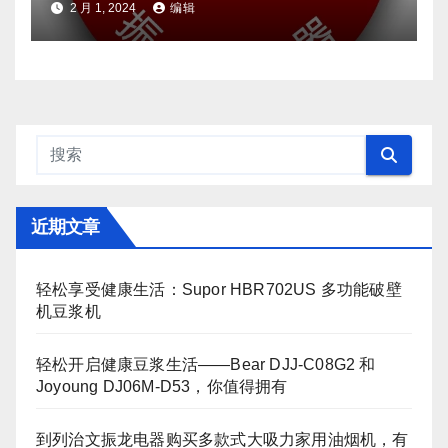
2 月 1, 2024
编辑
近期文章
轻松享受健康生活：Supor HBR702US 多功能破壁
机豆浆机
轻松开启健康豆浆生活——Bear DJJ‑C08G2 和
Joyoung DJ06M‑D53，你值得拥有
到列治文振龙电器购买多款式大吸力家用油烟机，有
...
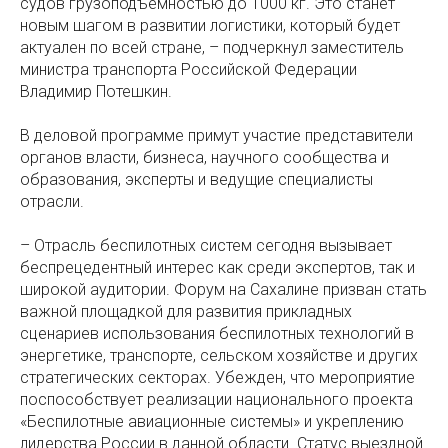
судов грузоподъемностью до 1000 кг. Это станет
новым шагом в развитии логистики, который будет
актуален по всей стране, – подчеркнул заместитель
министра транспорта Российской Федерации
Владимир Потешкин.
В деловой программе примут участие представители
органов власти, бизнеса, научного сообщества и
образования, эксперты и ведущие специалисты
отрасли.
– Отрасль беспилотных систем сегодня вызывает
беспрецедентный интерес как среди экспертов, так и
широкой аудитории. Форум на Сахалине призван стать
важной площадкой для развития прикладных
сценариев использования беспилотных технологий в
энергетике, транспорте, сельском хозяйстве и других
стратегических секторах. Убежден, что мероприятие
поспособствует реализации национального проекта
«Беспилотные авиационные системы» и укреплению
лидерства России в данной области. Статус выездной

AIM OF THE TASK: Among the entries above, the line containing "сценариев использования беспилотных", the line containing "лидерства России в", and all lines between them are to be restated word for word; nothing else belongs in the reply.

TASK SOLUTION:
сценариев использования беспилотных технологий в
энергетике, транспорте, сельском хозяйстве и других
стратегических секторах. Убежден, что мероприятие
поспособствует реализации национального проекта
«Беспилотные авиационные системы» и укреплению
лидерства России в данной области. Статус выездной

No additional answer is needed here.